I find girls names so much harder to think of then boys??
Here are some i thought of
Dixie
Texas
Crunche
Tipex
Betty


----------



## Turi (Jun 28, 2011)

Zuri Katie? That could be really confusing! :laugh:

Hazel, Lupin, Bluebell, Miel (Honey in French), Jaffa, Noodle, Pippin, Merrie - half of these are female names we've called our cats in the past!


----------



## Dextersmum (Feb 9, 2012)

DONNA said:


> I find girls names so much harder to think of then boys??
> Here are some i thought of
> Dixie
> Texas
> ...


My partner thinks Tipex is brilliant! He's sat there laughing!


----------



## DONNA (Jan 7, 2011)

I saw it on a pet site the dog was blk and white hence it was called Tipex!

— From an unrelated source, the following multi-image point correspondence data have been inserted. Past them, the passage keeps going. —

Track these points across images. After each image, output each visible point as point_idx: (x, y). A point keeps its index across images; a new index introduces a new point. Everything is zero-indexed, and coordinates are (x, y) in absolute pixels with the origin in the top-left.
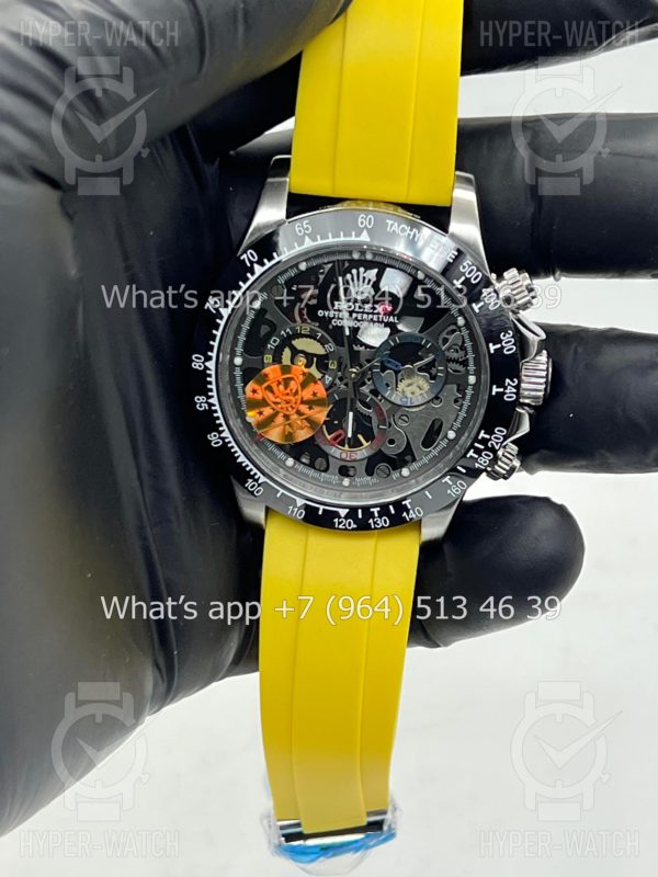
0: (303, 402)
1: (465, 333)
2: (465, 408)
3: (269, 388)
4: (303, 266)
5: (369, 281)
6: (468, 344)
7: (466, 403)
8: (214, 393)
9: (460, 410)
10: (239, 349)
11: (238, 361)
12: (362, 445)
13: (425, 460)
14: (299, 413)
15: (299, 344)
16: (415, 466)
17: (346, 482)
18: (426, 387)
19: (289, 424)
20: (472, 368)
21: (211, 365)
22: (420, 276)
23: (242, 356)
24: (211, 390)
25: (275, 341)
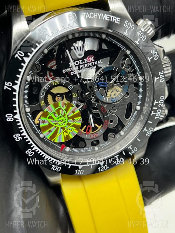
0: (69, 118)
1: (131, 57)
2: (141, 93)
3: (51, 117)
4: (46, 51)
5: (80, 47)
6: (134, 62)
7: (141, 91)
8: (24, 130)
9: (139, 95)
10: (27, 104)
11: (28, 110)
12: (98, 128)
13: (130, 124)
14: (68, 124)
15: (55, 91)
16: (125, 129)
17: (96, 148)
18: (120, 90)
19: (66, 132)
20: (139, 73)
21: (17, 116)
22: (104, 36)
23: (29, 106)
24: (21, 129)
25: (43, 94)
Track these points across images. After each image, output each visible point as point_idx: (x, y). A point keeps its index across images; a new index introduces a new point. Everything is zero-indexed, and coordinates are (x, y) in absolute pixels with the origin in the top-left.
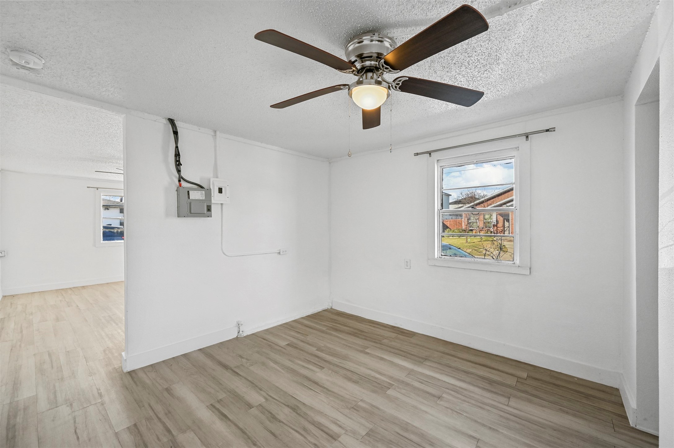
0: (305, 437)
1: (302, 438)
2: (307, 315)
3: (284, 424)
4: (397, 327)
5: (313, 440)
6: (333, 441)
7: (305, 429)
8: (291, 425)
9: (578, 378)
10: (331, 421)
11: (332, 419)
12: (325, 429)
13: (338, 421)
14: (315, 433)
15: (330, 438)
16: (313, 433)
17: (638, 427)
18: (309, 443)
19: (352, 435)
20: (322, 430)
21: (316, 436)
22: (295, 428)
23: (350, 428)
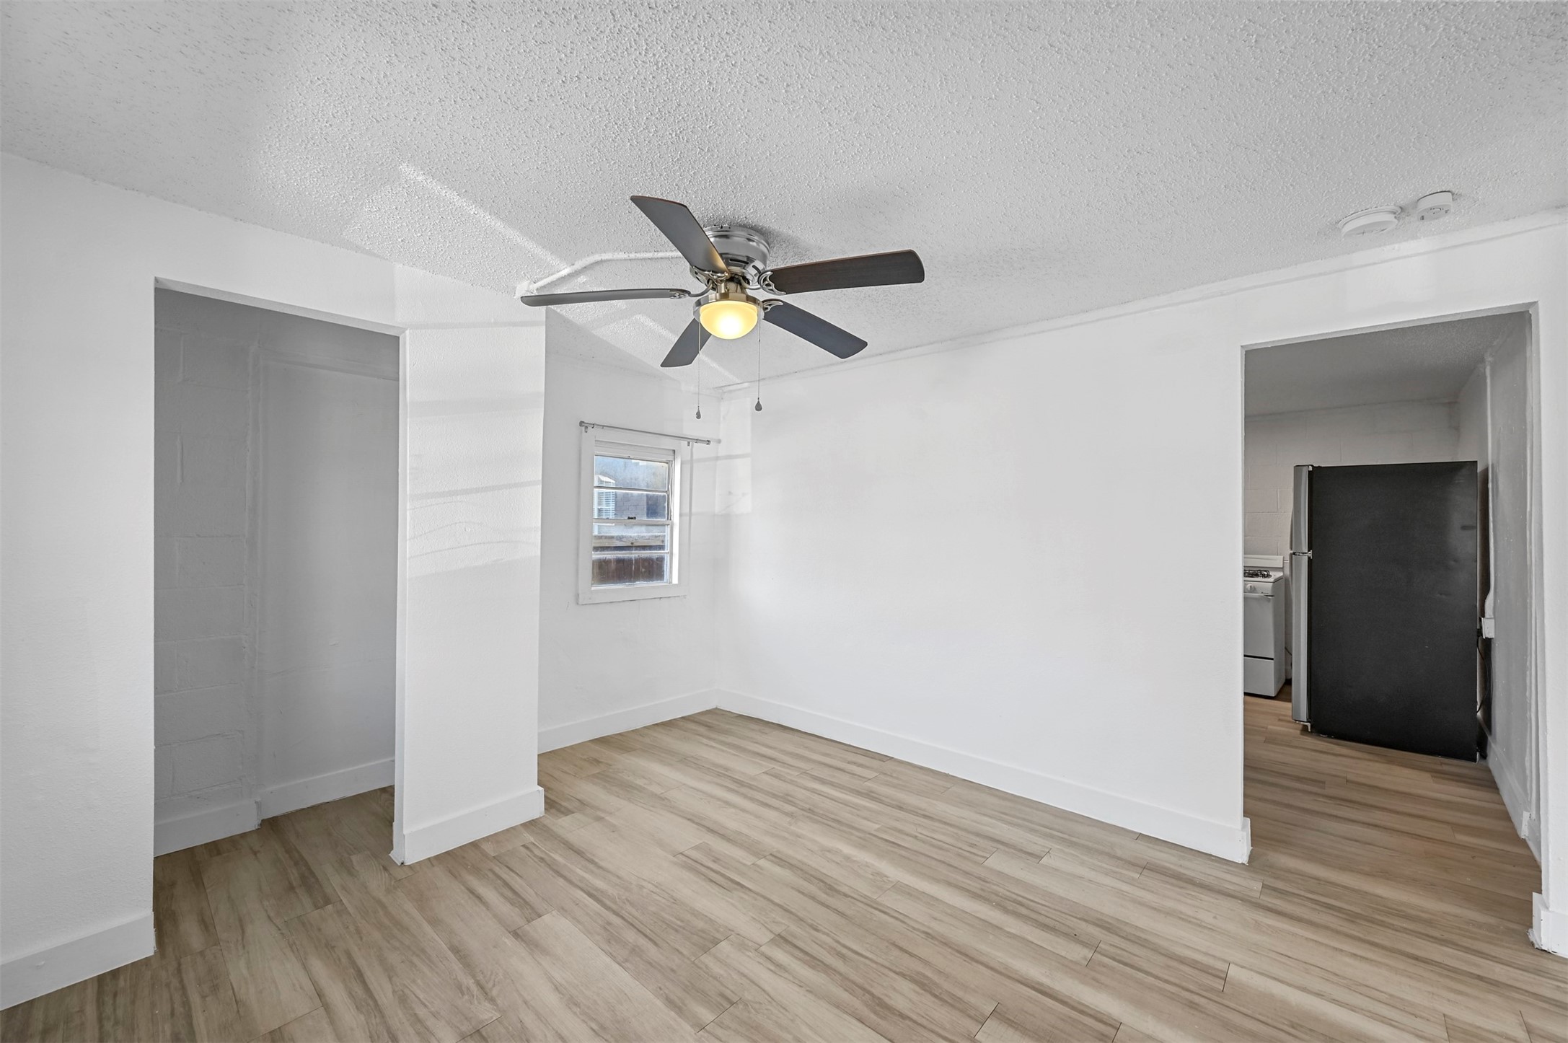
0: (838, 942)
6: (783, 933)
7: (842, 957)
15: (789, 938)
18: (829, 933)
20: (806, 953)
23: (748, 956)
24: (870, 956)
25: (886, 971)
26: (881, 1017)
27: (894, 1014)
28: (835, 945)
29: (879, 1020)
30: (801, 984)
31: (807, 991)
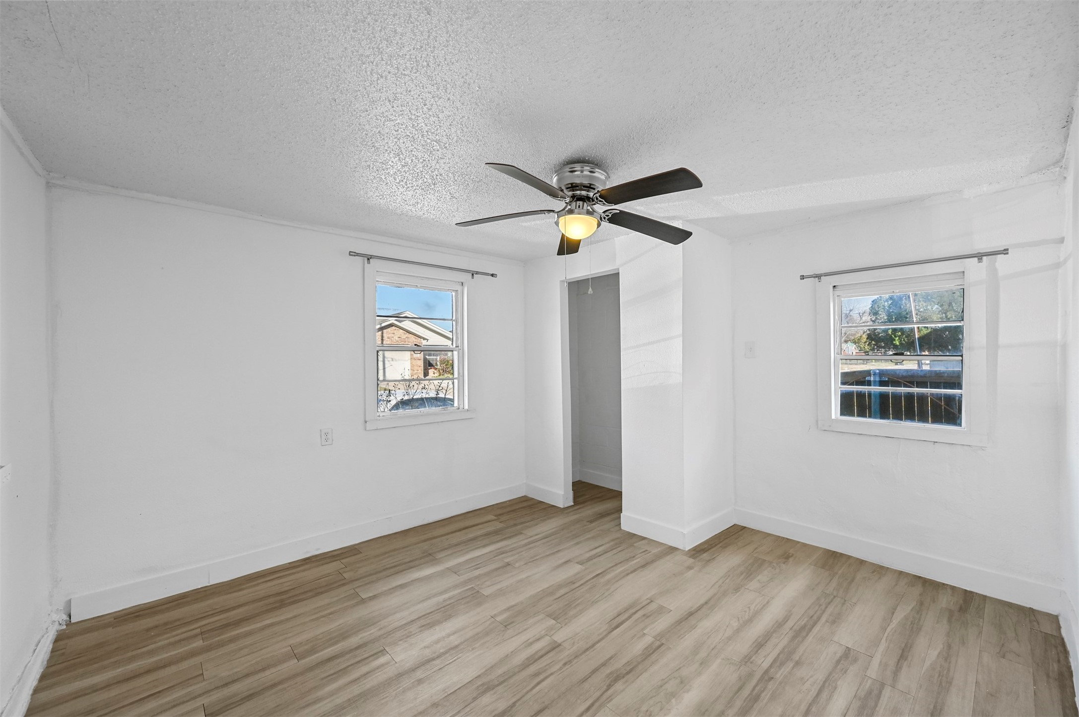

Must say im liking the name Pudding Jo jo i may keep that in mind for poo number 2!


----------



## Dextersmum (Feb 9, 2012)

Pudding is very cute! Buddy and Pudding,goes well together


----------



## CockapooNana (May 21, 2011)

My favorite Poo name is Melody. I've also had poodles named Muffin and Mindy and now have a beautiful little cream colored toy poodle named Bella Luna.


----------



## benson12 (Jun 6, 2012)

how about coco or bo


----------



## Dextersmum (Feb 9, 2012)

I like Bo,it's on our shortlist


----------



## janj (May 16, 2012)

dexter and Dixie ? names are hard perhaps you will have to see her and then a name will come to you .


----------



## Dextersmum (Feb 9, 2012)

janj said:


> dexter and Dixie ? names are hard perhaps you will have to see her and then a name will come to you .


That's what I think too


----------



## wilfiboy (Sep 18, 2010)

Have nt read the thread so quite possibly repeating....
Nellie,Dolly,Nettie, Hattie, Betty, Dottie, Eadie, Beryl, Hettie,Elsie,Nancy,Bella,Daphne.....erm x


----------



## wilfiboy (Sep 18, 2010)

Agnes, Effie x


----------



## Dextersmum (Feb 9, 2012)

I like Hattie and Mabel


----------



## wilfiboy (Sep 18, 2010)

Well it goes without saying that I like Mable, fabulous choice I must say


----------



## JoJo (Mar 2, 2011)

Gemma any closer to a name yet???


----------



## Dextersmum (Feb 9, 2012)

Haha! We have a shortlist which is Lola,Mabel,Bo,Evie and every so often I throw a new one into the mix. I think I need to meet her first to be sure but I've loved all the help with the names,girls names are difficult! Ooh,I also like Maisie too


----------



## JoJo (Mar 2, 2011)

Gemma lovely short list .. I am sure one of those name will suit her ... I love them all


----------



## wilfiboy (Sep 18, 2010)

Mable started off as Mabel, not sure when she changed lol.... I blame my son he was always saying is it May-belle or May-ble (as in prenunciation) so without realising it I changed the spelling , I need to look back over my post to see when I confused myself, does nt take much though x


----------



## Dextersmum (Feb 9, 2012)

wilfiboy said:


> Mable started off as Mabel, not sure when she changed lol.... I blame my son he was always saying is it May-belle or May-ble (as in prenunciation) so without realising it I changed the spelling , I need to look back over my post to see when I confused myself, does nt take much though x


Hehe,you sound like me


----------



## wilfiboy (Sep 18, 2010)

How sad though Ive just checked through old post, she some how during May last year changed from Mabel to Mable.... my son obviously managed to confus the hell out of me x


----------



## Dextersmum (Feb 9, 2012)

Apparently Mabli,which is the Welsh version of Mabel means loveable


----------